■ PAGE EXTRACT ■
The method for figuring out the damage is relatively easy, but it can take so long due the the amount (30 points of damage is not unheard of) and the need for the dice to be rolled in matching sets.

As an example, let say a ship takes 10 points of damage, the attacking player then rolls 2D6 (2 standard six sided dice). The total result is then compared to a Damage Allocation Chart that is provided with the game. The chart is comprised of 11 rows and 14 columns, where the rows correspond to a dice result (2 through 12) and the columns correspond to levels of damage sustained on the various systems on a ship. There are more nuances regarding the procedure for looking up the results - such as the third weapon result must be the best type, the fact that there are cells in the chart that are unique and can only be hit once, or that some ships don't have all the systems represented on the chart so those must be passed over - but that is all there is to it.

So with all that in mind I realized that this could be "easily" programmed on a computer. Well, thanks to COVID-19, I had the time to actually do it.

Computers make excellent and efficient servants, but I have no wish to serve under them.

First thing I tried to program the app in was Angular. After some fighting with Angular I realized that I didn't want 10,000 files in the app before I even started programming it. I felt that this wasn't complicated and robust enough of an app to warrant the need for all that memory hogging and performance reducing detritus so I moved over to Python to see if I could at least work through the logic of it all. I needed to see about storing the session, ask the user if the result was valid, process multiple iterations of a die roll, etc. So I thought Python would be a great way of keeping my Python skills sharpened as I don't get to use them that often.

After about two days, I had a working model of the program running and running as intended. After plying with it for a while I came to realize that Python had some shortcomings. One being that I really could only use this app I wrote in the Python environment. Sure I could easily port it over to a web app, but then there was that "I didn't want 10,000 files in the app before I even started programming it" that I would need to contend with.  Just because you can do something, doesn't mean you should do something.

I did fudge around with creating the webapp at first using Flask, but I started to hit some walls as I really hadn't thought through the whole user flow and what I wanted the app to look and function like visually. Up until that point it had just been a text based terminal app and up until that point, I really just had the idea to make something that could process the damage allocation nearly automatically; some user input is needed as every ship is different.

Change is the essential process of all existence

I plunged into making the wireframes for the app in HTML/CSS. I took a look at some frameworks, but I finally settled on Bootstrap 4 as I thought the basic look and feel fit with the original rule set for SFB. I also settled on Bootstrap over my own framework as I really didn't want to spend too much time sloggin through developing new things when they are already been built. I was itching to get this app up and running on the web so that I could really play around with the UI of it to work on improvements.

I ported my Python code over to VanillaJS so that I could work on things "live" and I am glad I did. Doing so made me see better methods of processing the rolls, accessing the chart, etc that I nearly re-wrote the entire thing from the ground up in JS. The GUI opened up so many possibilities and enhancements that I have come to appreciate the need to plan things out, program them, take a step back and look at the results, see the flaws and the opportunities, and start the whole process again with replanning based upon the insights gained from the previous steps.

In the end, I learned so much from this that I had to write about it. Again that whole "got time on my hands with COVID-19" like everyone else. I plan on making this a bit more robust and fleshing it out more, but it is currently fully functional and is an actual Single Page Application, unlike the other SPAs that have an arsenal of files behind them to make even the smallest easiest thing work.

(Collected data)
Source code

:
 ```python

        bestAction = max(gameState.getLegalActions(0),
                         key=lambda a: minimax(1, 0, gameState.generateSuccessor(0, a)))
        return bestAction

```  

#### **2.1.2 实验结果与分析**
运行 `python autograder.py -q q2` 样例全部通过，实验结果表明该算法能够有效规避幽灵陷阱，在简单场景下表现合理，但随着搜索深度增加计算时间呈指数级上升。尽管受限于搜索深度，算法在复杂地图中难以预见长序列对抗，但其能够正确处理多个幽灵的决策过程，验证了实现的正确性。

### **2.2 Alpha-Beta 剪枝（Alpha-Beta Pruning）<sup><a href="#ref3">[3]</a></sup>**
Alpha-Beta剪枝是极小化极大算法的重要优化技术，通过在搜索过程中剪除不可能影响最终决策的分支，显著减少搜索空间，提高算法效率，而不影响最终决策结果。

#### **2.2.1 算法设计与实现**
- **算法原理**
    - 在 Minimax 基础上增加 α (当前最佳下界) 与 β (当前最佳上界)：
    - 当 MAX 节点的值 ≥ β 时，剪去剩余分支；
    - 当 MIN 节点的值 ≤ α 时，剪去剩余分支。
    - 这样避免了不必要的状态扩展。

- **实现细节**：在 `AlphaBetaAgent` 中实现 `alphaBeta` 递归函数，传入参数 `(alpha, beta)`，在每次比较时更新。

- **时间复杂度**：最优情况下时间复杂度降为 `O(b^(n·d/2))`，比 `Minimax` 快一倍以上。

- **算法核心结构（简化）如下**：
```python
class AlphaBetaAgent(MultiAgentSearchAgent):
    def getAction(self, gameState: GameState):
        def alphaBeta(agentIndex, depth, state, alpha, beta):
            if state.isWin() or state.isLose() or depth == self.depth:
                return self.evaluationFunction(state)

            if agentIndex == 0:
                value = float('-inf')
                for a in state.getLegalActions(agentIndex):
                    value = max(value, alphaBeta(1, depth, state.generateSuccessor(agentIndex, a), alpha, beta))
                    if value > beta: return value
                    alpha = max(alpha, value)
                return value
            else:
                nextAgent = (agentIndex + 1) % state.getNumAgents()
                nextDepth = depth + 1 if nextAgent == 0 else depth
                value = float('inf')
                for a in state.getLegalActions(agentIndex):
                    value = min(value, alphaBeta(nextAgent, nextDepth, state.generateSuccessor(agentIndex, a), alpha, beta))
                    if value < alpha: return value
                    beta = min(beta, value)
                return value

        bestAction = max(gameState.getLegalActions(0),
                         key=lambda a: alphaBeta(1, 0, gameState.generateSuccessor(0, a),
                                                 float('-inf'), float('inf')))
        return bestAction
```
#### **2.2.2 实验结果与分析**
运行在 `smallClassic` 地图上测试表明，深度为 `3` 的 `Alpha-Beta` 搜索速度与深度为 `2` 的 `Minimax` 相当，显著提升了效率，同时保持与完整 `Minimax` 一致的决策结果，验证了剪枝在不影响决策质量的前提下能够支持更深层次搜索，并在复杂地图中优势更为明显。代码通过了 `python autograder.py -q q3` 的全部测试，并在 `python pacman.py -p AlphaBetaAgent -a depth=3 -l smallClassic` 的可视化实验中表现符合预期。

■ QUESTIONS ON THE MATERIAL ■
[A] In the damage app write-up, which framework was chosen for the app's wireframes?
[B] List every programming language, framework, or markup technology that the damage app write-up says was used or tried while building the app.
[C] Repeat the passage of the damage app write-up from "So with all" up to and including "them that often.".

■ TASK-BY-TASK ANSWERS ■
[A] Bootstrap 4

[B] Angular, Python, Flask, HTML/CSS, Bootstrap 4, VanillaJS

[C]
So with all that in mind I realized that this could be "easily" programmed on a computer. Well, thanks to COVID-19, I had the time to actually do it.

Computers make excellent and efficient servants, but I have no wish to serve under them.

First thing I tried to program the app in was Angular. After some fighting with Angular I realized that I didn't want 10,000 files in the app before I even started programming it. I felt that this wasn't complicated and robust enough of an app to warrant the need for all that memory hogging and performance reducing detritus so I moved over to Python to see if I could at least work through the logic of it all. I needed to see about storing the session, ask the user if the result was valid, process multiple iterations of a die roll, etc. So I thought Python would be a great way of keeping my Python skills sharpened as I don't get to use them that often.